If I were to give any travel advice about Sri Lanka, I would say Sri Lanka is not developed enough for independent travellers. It is better to join a tour group. If you are here for R & R, then try to stay on the south coast. If you a trekking and/or nature enthusiast, then the hill country is your destination. If you are a history fan like me, then the golden triangle of Sigiriya, Anuradhapura and Polonnaruwa is the spot for you. There is a lot of beauty in every corner of this island country. It is really up to you to find your paradise on this island nation.








Saturday 19 October 2013

South India, Sep 10 - Oct 8 2013

Even though I had three months to plan my trip in South India, I did not draw up a timetable at all. I knew I wanted to see the Ajanta and Ellora Caves, to meet Amma for the first time on her 60th birthday, to visit Raja Raja's Big Temple and to understand the ashram culture a bit more. I watched many videos and read travel guide books to prepare for the visit. However, nothing could prepare me for the warmth and kindness that I experienced in South India in the those four weeks.

From my last visit to North India, I have learned to discard all my western concept of planning and purposefully getting organized. Most Indians believe in karma and dharma. They have faith that if things are meant to take place, they will happen no matter what. I will give you an example that happened just a few days ago. I was in Chennai Sunday morning. I wanted to attend Sunday morning mass. I asked a young woman at the Chennai Egmore station which general direction should I be heading to go to the Basilica of Santhome. Well, before I know it, a team of people worked out the route that I should be taking. There was always at least one person accompanying me along the way until I reached the Basilica. Worshiping is a big part of Indian life and my wish to attend the Sunday mass, being a righteous act, became their mandate to make it happen.

As with any journey, there are always ups and downs. I must admit, I had been lucky for the most part. Another example that came to mind was getting to Amma's ashram. The tuk-tuk driver took me to 4 hotels in Kayankulam and they were all fully occupied.
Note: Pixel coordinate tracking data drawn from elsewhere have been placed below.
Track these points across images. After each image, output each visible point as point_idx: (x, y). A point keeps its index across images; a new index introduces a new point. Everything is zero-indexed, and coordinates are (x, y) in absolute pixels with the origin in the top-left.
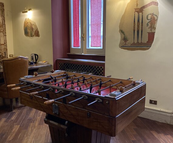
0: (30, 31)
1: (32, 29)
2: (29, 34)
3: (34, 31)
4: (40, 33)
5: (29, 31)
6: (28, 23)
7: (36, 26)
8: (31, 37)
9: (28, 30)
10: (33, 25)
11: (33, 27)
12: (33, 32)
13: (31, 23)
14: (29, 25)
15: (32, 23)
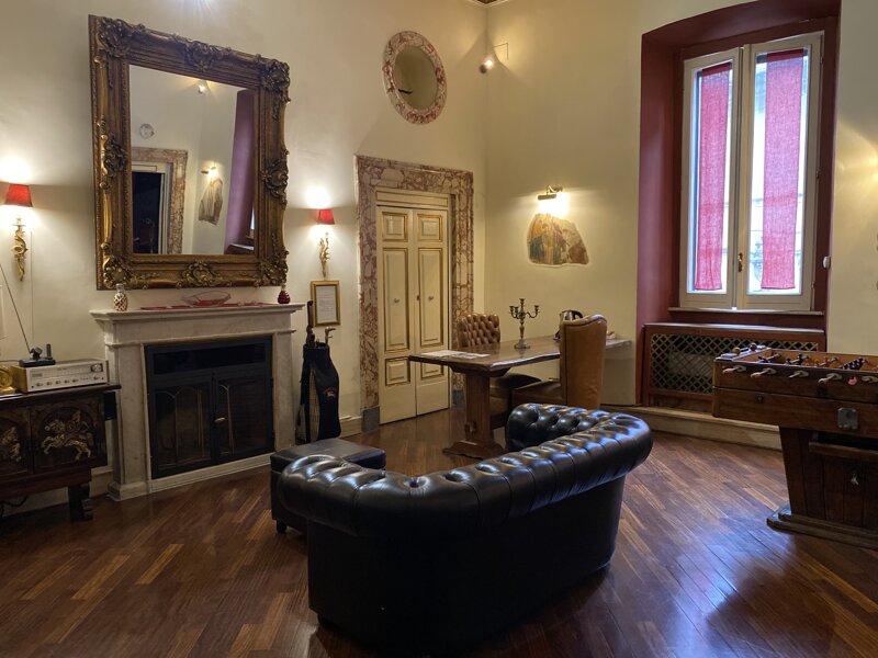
0: (551, 248)
1: (562, 243)
2: (549, 257)
3: (567, 248)
4: (589, 253)
5: (548, 249)
6: (545, 226)
7: (575, 234)
8: (556, 263)
9: (545, 246)
10: (565, 230)
11: (566, 237)
12: (564, 250)
13: (557, 228)
14: (550, 231)
15: (563, 227)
I then asked him to take me to the ashram directly. He left me and my two bags on the other side of the lagoon. Because I can't swim, I hesitated to go on an old boat to cross the lagoon. Well, a family walked by and helped me to load and unload my bags. After I got to the other side, I was able to get dorm accommodation on the day before Amma's BD on Sept 27th. According to the residents of the ashram, there were close to 900,000 people attending the BD celebration. There were people sleeping on the ground uncovered everywhere at night during the 3-day celebration.

India is a place that you either love or hate. I tend to overlook the minor annoyances and love India and its people. It had been ten years since I first visited North India. I am happy to see that the quality of life has improved a great deal over the past decade. Most Indian tourists that I met, are well-educated and make a decent living. Even though they complain about a corrupt government, I believe that all that could be changed with the next generation of intelligent and honest Indian politicians. I am convinced that the future truly belongs to India and China.